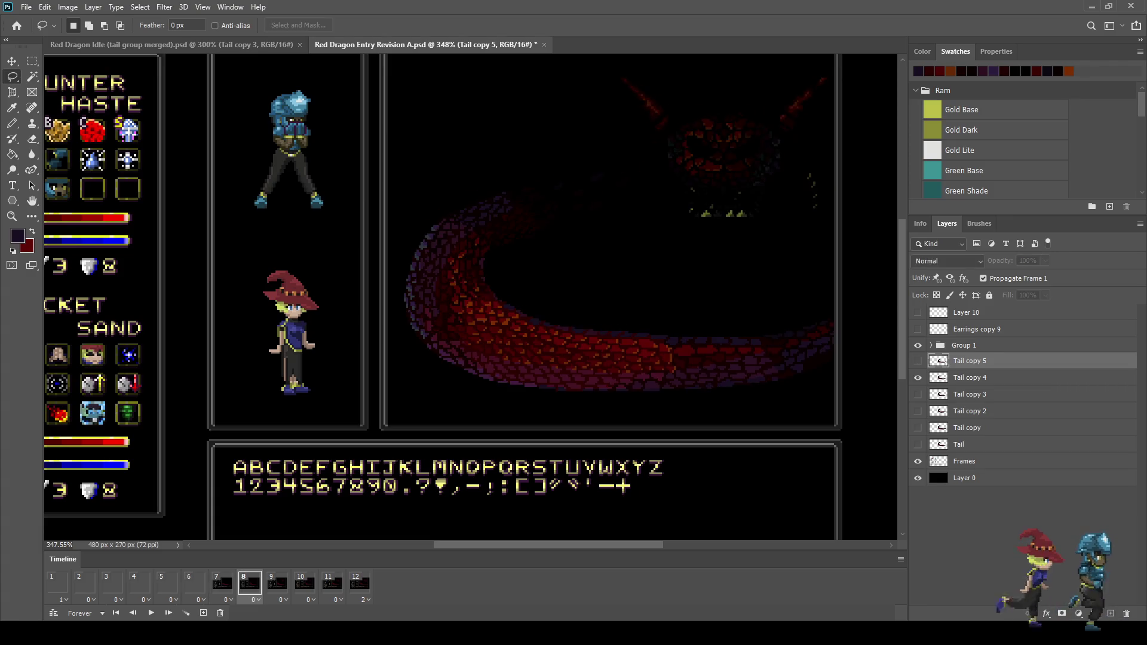
{"action": "key", "text": "Right"}
{"action": "key", "text": "Right"}
{"action": "key", "text": "Right"}
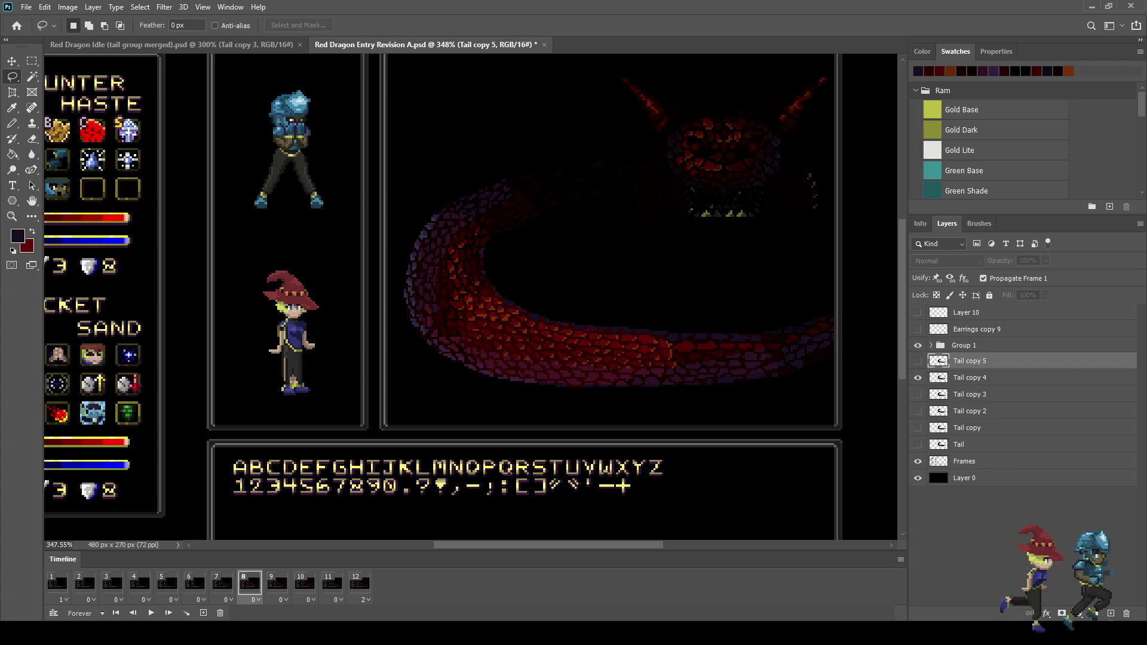
{"action": "key", "text": "Right"}
{"action": "key", "text": "Right"}
{"action": "key", "text": "Left"}
{"action": "key", "text": "Left"}
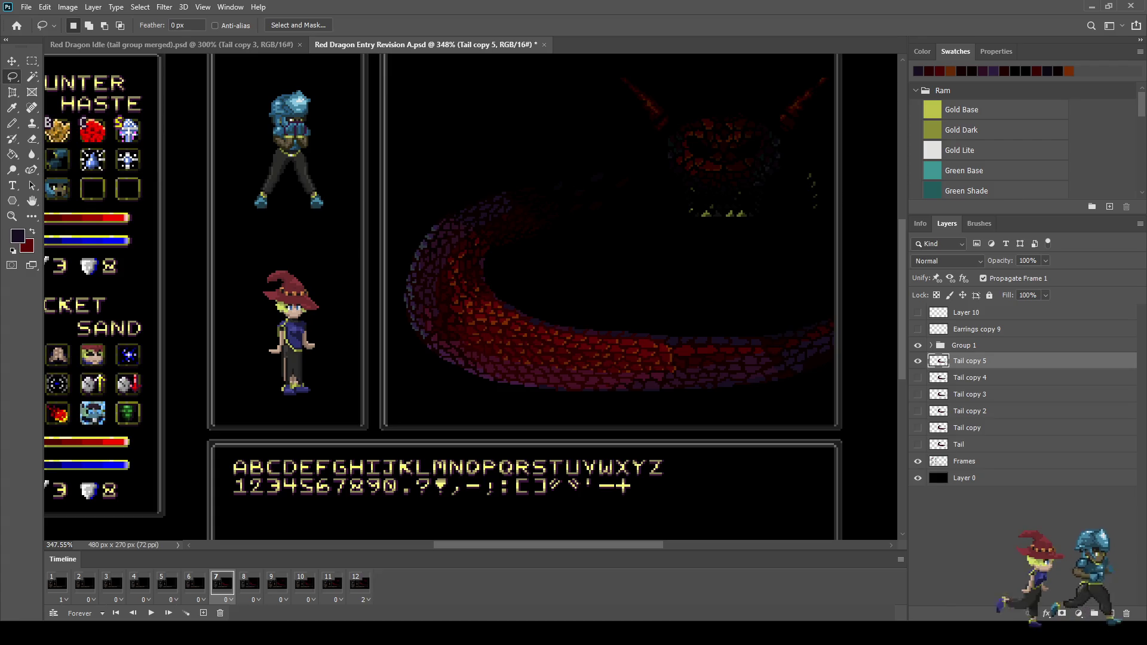
{"action": "key", "text": "Left"}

____

** EXERCISE DIRECTIONS **
The answer is the full listing above, repeated exactly, with its pictures removed.

** SOLUTION TO THIS EXERCISE **
{"action": "key", "text": "Right"}
{"action": "key", "text": "Right"}
{"action": "key", "text": "Right"}
{"action": "key", "text": "Right"}
{"action": "key", "text": "Right"}
{"action": "key", "text": "Left"}
{"action": "key", "text": "Left"}
{"action": "key", "text": "Left"}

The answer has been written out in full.